### WHAT TO DO
Check each line of the material for the string "проектора", and copy the lines that have it.
Segment Open
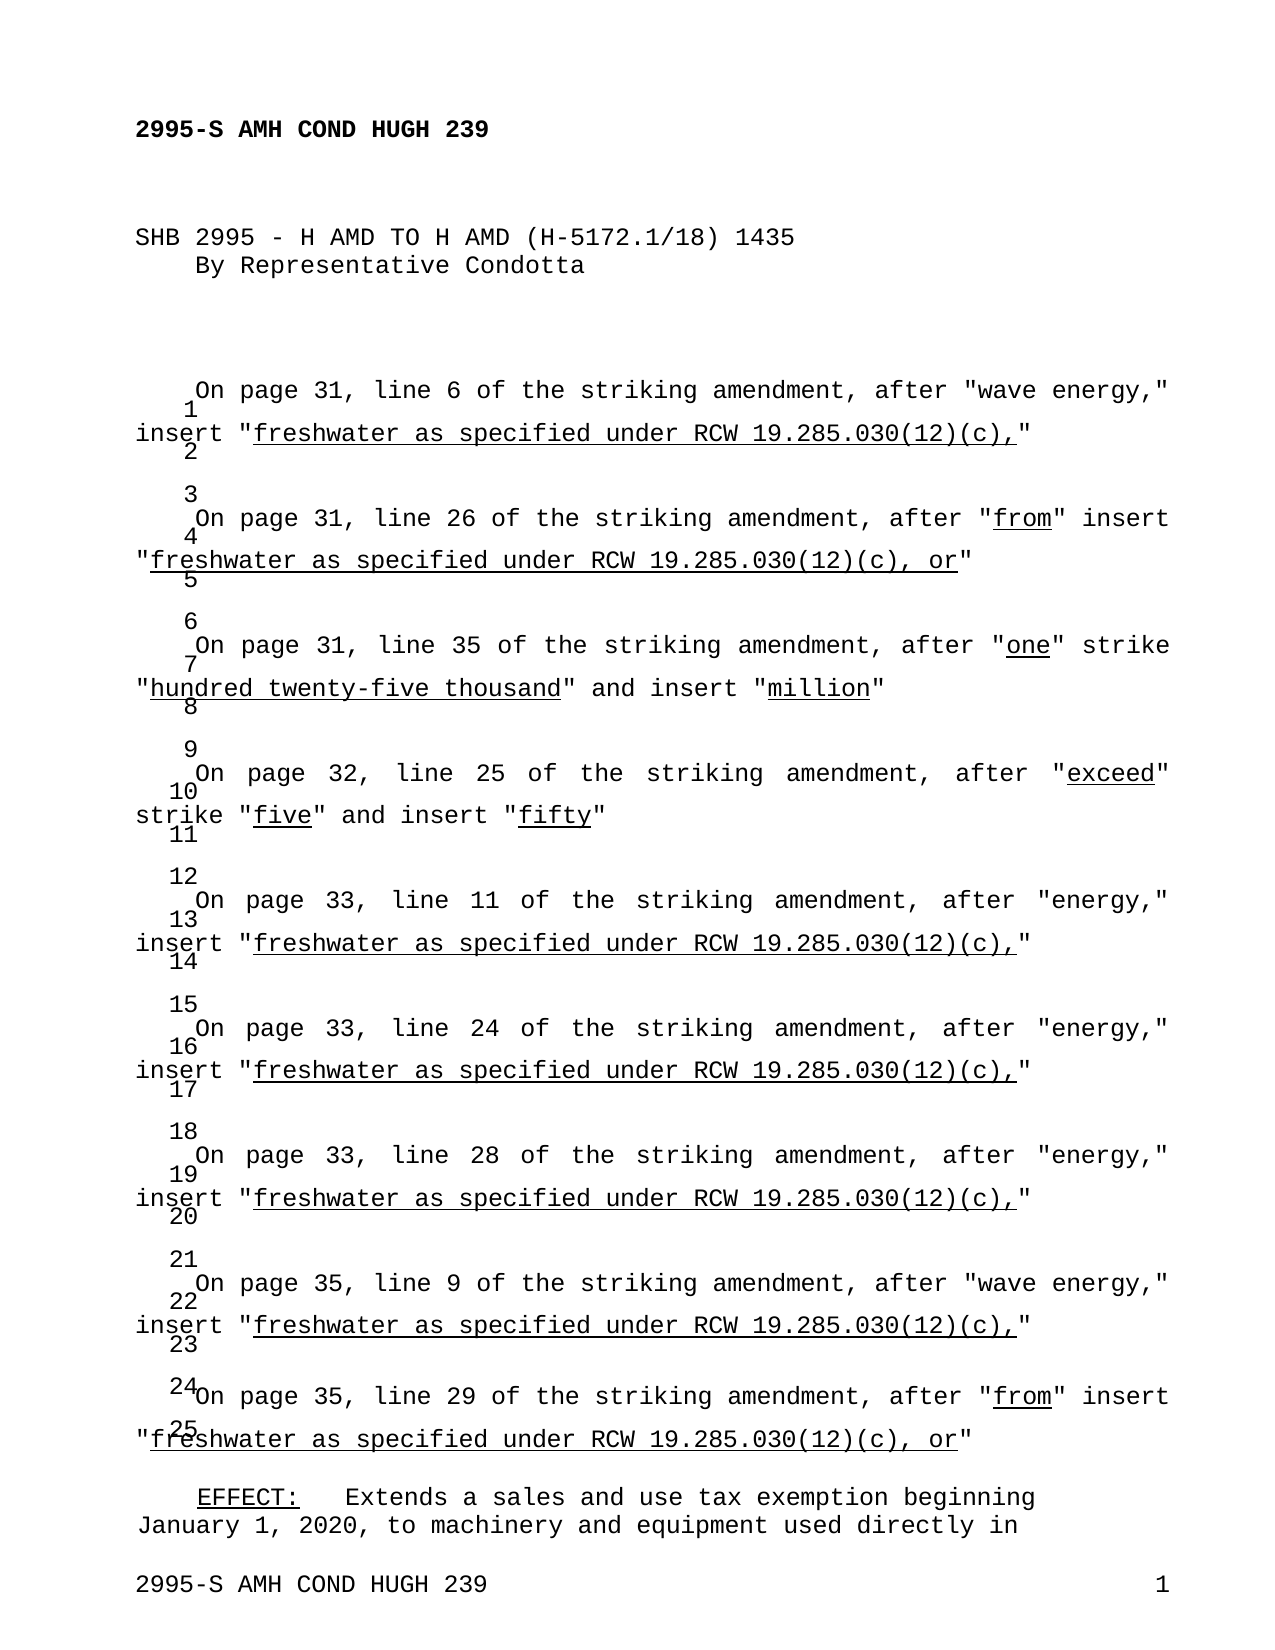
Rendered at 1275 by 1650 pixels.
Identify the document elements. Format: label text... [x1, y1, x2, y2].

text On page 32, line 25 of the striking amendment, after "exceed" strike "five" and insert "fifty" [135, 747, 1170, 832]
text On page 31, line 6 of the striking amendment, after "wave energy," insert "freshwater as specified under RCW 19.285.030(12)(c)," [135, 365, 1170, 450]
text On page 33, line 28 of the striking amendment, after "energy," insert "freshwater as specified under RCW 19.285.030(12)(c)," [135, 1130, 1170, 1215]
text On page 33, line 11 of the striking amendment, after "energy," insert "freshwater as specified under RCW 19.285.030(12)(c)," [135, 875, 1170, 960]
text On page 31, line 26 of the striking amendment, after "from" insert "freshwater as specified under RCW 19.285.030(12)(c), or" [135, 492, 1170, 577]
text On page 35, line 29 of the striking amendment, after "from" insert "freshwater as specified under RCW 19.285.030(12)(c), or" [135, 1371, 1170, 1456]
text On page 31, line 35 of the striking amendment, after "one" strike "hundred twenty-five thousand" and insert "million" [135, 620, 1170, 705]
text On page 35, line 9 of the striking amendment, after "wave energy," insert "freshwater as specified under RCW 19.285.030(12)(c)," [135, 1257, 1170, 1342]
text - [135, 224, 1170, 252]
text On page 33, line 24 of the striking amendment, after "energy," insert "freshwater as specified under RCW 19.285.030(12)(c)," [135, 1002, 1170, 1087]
Segment Closed
Segment Open
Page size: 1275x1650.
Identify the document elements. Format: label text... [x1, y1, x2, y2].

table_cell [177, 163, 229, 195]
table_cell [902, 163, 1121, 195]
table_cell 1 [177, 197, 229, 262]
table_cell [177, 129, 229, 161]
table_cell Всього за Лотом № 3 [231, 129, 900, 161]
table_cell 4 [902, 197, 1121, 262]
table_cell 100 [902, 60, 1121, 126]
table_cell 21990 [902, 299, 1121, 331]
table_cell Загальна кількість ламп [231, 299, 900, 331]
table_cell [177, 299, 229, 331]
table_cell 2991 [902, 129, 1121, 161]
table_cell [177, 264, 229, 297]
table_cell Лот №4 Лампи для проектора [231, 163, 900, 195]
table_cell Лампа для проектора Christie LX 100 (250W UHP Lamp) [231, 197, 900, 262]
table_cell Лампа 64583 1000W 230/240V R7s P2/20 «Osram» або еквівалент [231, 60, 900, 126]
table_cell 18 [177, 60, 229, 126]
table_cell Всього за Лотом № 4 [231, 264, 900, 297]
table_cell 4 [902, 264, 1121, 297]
Segment Closed
### RESPONSE TO THIS TASK
table_cell Лот №4 Лампи для проектора [231, 163, 900, 195]
table_cell Лампа для проектора Christie LX 100 (250W UHP Lamp) [231, 197, 900, 262]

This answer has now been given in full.